→ Exercise prompt
Each line that holds the word "CROSS" counts once; give the total for the records below and nothing else.

Given data Start Marker

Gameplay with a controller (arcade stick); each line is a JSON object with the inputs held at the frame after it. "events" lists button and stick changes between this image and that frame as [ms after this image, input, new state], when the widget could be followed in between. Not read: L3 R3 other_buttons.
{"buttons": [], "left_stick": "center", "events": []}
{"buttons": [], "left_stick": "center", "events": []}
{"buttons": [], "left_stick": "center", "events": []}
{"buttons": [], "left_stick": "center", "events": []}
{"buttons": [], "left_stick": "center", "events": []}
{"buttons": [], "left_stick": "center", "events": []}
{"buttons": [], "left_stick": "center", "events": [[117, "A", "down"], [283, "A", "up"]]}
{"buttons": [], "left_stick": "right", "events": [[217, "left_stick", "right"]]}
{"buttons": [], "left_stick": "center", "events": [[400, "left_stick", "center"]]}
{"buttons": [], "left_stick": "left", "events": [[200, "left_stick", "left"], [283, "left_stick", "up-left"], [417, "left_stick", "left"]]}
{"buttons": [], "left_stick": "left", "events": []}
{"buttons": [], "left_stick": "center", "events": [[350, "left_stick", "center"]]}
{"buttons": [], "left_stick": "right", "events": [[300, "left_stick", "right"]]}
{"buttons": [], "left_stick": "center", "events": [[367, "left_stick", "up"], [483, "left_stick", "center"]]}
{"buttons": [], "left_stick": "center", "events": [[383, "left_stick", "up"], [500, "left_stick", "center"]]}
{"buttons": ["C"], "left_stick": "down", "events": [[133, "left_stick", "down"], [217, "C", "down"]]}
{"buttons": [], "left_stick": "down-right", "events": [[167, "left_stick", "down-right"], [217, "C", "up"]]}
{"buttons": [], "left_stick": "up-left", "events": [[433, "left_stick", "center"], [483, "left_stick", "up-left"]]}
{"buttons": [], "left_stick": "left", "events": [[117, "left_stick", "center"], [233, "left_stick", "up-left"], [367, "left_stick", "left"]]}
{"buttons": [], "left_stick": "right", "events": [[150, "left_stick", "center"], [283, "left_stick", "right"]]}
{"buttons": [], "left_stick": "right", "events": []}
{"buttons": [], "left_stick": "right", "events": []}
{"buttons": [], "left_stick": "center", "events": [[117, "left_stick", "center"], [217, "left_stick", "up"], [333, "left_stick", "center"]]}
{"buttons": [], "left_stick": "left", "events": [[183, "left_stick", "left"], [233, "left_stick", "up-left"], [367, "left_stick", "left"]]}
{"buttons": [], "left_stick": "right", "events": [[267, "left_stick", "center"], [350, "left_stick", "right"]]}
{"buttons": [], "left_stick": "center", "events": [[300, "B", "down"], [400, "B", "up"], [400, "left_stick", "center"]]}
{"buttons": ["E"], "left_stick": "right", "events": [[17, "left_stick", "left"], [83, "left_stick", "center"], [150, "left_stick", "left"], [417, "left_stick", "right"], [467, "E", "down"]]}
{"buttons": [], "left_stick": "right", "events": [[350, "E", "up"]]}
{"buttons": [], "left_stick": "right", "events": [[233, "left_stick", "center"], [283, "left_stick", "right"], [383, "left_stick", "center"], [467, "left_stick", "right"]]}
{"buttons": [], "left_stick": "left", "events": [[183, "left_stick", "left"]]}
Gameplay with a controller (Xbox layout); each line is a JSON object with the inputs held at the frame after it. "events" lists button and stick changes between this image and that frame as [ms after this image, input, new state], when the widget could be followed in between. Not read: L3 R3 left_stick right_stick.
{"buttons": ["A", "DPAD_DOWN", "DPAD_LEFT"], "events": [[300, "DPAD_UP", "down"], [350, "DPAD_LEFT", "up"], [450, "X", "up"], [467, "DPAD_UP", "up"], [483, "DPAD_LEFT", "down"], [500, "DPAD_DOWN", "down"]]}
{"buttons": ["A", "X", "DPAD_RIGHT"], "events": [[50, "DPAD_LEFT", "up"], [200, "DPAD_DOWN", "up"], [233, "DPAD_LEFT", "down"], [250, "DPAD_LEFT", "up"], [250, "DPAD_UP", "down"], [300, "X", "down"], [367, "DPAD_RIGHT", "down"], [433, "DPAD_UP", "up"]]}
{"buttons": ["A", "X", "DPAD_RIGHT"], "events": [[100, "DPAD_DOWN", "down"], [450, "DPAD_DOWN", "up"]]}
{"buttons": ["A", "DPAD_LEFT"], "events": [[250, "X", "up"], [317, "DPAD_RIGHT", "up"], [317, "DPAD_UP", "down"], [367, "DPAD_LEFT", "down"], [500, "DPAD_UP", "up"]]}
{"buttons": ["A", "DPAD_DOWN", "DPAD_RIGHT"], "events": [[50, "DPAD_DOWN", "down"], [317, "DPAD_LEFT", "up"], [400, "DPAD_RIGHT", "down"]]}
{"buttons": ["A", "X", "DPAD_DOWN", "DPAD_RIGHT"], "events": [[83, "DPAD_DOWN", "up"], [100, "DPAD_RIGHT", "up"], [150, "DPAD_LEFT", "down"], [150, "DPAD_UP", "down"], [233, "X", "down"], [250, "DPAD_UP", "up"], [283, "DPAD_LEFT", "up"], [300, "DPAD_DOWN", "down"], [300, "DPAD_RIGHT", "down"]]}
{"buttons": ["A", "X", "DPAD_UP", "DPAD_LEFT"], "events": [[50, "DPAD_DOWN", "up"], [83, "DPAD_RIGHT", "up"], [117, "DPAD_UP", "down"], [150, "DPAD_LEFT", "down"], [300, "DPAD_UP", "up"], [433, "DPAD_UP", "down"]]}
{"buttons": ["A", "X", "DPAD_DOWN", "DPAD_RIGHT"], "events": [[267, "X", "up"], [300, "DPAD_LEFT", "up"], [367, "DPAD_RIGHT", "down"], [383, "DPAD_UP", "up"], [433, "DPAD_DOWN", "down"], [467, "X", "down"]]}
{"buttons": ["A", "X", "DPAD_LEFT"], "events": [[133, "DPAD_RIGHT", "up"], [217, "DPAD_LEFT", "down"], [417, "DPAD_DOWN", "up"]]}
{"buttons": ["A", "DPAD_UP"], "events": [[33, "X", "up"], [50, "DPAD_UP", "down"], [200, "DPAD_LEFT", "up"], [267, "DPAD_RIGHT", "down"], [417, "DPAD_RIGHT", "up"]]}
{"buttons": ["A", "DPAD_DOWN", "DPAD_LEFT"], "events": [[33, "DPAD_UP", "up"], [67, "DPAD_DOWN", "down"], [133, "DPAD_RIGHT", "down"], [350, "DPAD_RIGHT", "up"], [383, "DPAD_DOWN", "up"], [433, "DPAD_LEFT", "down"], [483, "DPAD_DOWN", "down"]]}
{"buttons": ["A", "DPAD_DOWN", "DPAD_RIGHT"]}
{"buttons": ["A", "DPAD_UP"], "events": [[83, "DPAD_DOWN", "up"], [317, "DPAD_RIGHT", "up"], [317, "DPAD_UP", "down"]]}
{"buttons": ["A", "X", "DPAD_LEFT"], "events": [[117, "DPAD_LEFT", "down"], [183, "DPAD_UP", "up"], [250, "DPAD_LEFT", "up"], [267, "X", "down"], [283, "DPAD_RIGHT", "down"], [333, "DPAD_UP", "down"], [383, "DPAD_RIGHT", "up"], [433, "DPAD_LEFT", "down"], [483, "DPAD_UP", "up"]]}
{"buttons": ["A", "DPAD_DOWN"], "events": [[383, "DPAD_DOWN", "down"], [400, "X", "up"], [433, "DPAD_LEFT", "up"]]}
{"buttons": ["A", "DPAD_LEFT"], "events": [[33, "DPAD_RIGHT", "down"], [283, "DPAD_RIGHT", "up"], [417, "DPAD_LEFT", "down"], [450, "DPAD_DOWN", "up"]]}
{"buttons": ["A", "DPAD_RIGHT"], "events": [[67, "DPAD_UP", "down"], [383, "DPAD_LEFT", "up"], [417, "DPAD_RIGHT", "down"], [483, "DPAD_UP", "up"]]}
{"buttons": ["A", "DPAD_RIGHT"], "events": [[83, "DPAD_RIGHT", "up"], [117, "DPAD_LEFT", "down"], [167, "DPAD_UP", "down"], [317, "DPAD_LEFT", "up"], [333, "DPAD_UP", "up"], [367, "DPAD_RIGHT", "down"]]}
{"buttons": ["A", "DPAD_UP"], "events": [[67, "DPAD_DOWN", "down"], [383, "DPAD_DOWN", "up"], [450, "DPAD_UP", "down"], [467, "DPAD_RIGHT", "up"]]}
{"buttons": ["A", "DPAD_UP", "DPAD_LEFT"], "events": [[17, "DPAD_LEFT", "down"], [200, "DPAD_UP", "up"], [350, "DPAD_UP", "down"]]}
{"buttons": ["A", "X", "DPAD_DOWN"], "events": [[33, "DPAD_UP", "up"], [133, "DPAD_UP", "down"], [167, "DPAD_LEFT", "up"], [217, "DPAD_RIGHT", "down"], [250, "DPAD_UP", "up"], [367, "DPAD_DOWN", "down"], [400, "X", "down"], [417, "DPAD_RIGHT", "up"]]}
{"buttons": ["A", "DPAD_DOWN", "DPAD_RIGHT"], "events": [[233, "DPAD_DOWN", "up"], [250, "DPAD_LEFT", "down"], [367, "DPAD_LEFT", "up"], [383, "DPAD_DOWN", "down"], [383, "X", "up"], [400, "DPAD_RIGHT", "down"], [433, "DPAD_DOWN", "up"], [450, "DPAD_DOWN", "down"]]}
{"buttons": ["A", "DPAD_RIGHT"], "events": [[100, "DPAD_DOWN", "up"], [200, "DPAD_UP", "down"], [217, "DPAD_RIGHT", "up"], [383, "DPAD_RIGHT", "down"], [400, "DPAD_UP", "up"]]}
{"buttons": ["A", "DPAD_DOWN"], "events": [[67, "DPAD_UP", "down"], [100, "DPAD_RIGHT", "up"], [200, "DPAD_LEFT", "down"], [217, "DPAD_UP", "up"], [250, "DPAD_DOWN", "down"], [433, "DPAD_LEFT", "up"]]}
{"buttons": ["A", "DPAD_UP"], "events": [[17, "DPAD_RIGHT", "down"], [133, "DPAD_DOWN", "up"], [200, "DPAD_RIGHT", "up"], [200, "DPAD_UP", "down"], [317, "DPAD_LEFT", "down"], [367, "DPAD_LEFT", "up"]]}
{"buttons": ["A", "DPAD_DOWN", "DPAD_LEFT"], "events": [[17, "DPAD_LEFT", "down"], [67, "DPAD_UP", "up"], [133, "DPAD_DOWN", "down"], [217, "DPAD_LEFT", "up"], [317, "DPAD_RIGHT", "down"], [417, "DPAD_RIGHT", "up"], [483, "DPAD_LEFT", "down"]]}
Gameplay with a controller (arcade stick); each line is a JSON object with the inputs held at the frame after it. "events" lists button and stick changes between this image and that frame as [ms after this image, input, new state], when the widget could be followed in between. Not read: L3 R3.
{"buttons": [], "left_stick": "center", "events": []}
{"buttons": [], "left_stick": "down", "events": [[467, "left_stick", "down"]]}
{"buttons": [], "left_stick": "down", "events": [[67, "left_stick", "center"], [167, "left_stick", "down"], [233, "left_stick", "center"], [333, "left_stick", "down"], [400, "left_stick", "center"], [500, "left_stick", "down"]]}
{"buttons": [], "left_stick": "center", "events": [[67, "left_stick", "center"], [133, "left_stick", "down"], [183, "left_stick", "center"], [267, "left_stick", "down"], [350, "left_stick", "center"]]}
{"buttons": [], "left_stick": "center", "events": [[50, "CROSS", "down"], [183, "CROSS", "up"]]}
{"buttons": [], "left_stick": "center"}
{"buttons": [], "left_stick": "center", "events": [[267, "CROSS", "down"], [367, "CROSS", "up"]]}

Given data End Marker

→ Task result
2